Secured Loans

A Secured Loan is a loan which is secured on to your property. Secured Loans can be ideal to sort out your finances by consolidating debts. They offer higher loan amounts and longer repayment terms.  What homeowners should be aware of is that using a mortgage to consolidate debts will increase the amount of credit secured against the home and that paying back previously short term debts over a longer period of time will mean that a greater total amount of interest will be repaid over the term.

Secured loans are also worth considering if you need to make home improvements, which can potentially add value to a property.

Benefits of a Secured Loan:

  • Home Improvements - a Homeowner loan can make changes to your home, thus adding on value to the property.
  • Debt consolidation - by consolidating a number unsecured debts and loans, a secured loan can consolidate all the debts into one monthly payment, thus lowering your monthly outgoings.
  • Buy a 2nd property - a Homeowner loan can enable you to give you enough money to fund a deposit on another property.
  • Avoid Early Repayment Charges on your mortgage - you may be tied in with an early repayment charge on your existing mortgage which can be thousands of pounds.
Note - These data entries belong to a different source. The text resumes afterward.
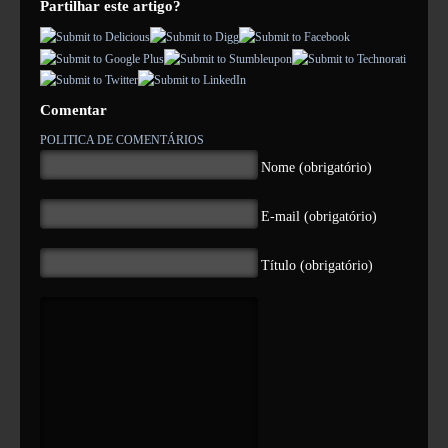
Partilhar este artigo?
Jurisprudência
MACAREU
Comentar
Área de Imprensa
POLITICA DE COMENTÁRIOS
Notícias
Nome (obrigatório)
Comunicados de Imprensa
E-mail (obrigatório)
Opinião
Título (obrigatório)
Vídeos
Links Úteis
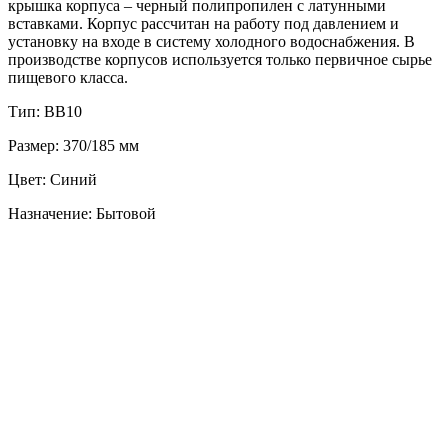
крышка корпуса – черный полипропилен с латунными
вставками. Корпус рассчитан на работу под давлением и
установку на входе в систему холодного водоснабжения. В
производстве корпусов используется только первичное сырье
пищевого класса.
Тип: BB10
Размер: 370/185 мм
Цвет: Синий
Назначение: Бытовой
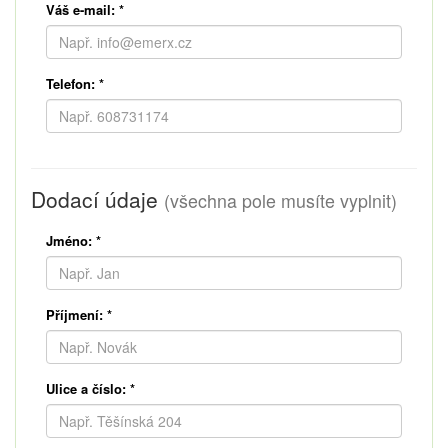
Váš e-mail:
*
Telefon:
*
Dodací údaje
(všechna pole musíte vyplnit)
Jméno:
*
Příjmení:
*
Ulice a číslo:
*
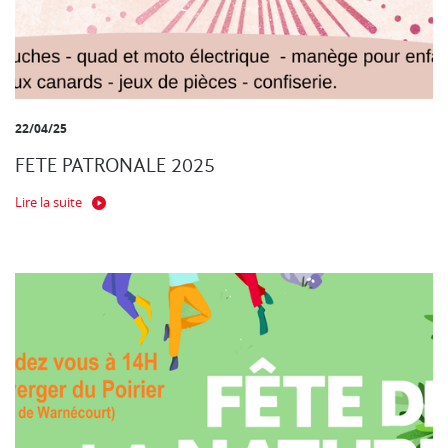
22/04/25
FETE PATRONALE 2025
Lire la suite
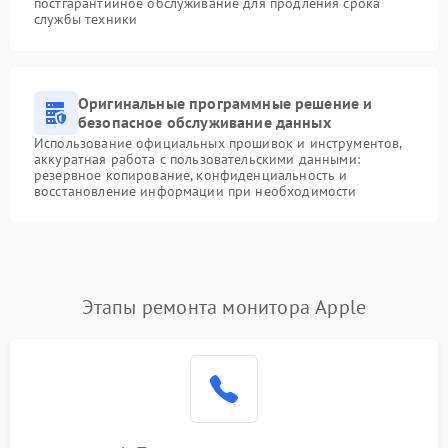
постгарантийное обслуживание для продления срока
службы техники
Оригинальные программные решение и
безопасное обслуживание данных
Использование официальных прошивок и инструментов,
аккуратная работа с пользовательскими данными:
резервное копирование, конфиденциальность и
восстановление информации при необходимости
Этапы ремонта монитора Apple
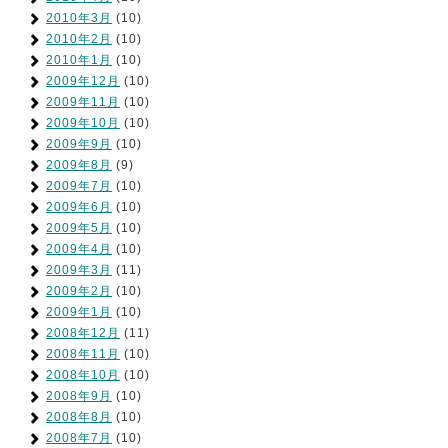
2010年3月
(10)
2010年2月
(10)
2010年1月
(10)
2009年12月
(10)
2009年11月
(10)
2009年10月
(10)
2009年9月
(10)
2009年8月
(9)
2009年7月
(10)
2009年6月
(10)
2009年5月
(10)
2009年4月
(10)
2009年3月
(11)
2009年2月
(10)
2009年1月
(10)
2008年12月
(11)
2008年11月
(10)
2008年10月
(10)
2008年9月
(10)
2008年8月
(10)
2008年7月
(10)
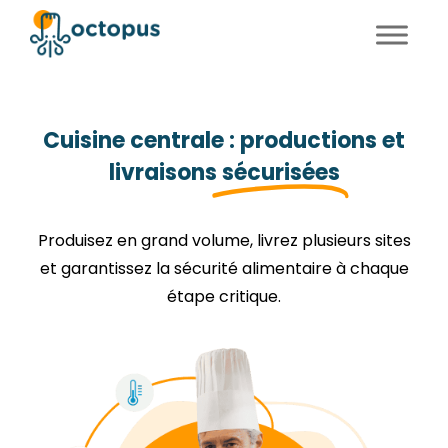
FR
EN
Cuisine centrale : productions et
livraisons
sécurisées
Produisez en grand volume, livrez plusieurs sites
et garantissez la sécurité alimentaire à chaque
étape critique.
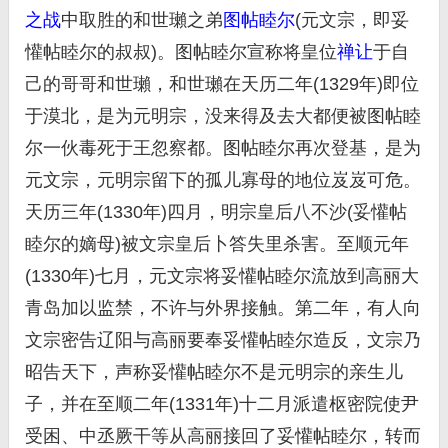
之战
中取胜的和世瓎之弟
图帖睦尔
(元文宗，即妥
懽帖睦尔的叔叔)。图帖睦尔宣称将皇位
禅让
于自
己的哥哥和世瓎，和世瓎在天历二年(1329年)即位
于漠北，是为元明宗，没来得及去大都便被图帖睦
尔一伙毒死于王忽察都。图帖睦尔再次登基，是为
元文宗，元明宗留下的孤儿寡母的地位岌岌可危。
天历三年(1330年)四月，明宗皇后八不沙(妥懽帖
睦尔的嫡母)被文宗皇后卜答失里杀害。至顺元年
(1330年)七月，元文宗将妥懽帖睦尔流放到高丽大
青岛加以监禁，不许与外界接触。第二年，有人向
文宗密告辽阳与高丽要奉妥懽帖睦尔造反，文宗乃
昭告天下，声称妥懽帖睦尔不是元明宗的亲生儿
子，并在至顺二年(1331年)十二月派遣枢密院使尹
受困、中丞厥干等从高丽接回了妥懽帖睦尔，转而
A Homeowner Loan avoids having to remortgage, therefore saving you the pain of paying any early repayment charges on your existing mortgage.
  • Only 1 months interest Early Repayment Charge - if you redeemed the Homeowner Loan before the end of the term, you will only have to pay one month's interest.
  • Advances from £7,500 to £150,000 - from buying a new vehicle to buying a new property, the loan is subject to the amount of equity in your home and your affordability.
  • Borrow up to 95% of value of your home - this is a high loan to value.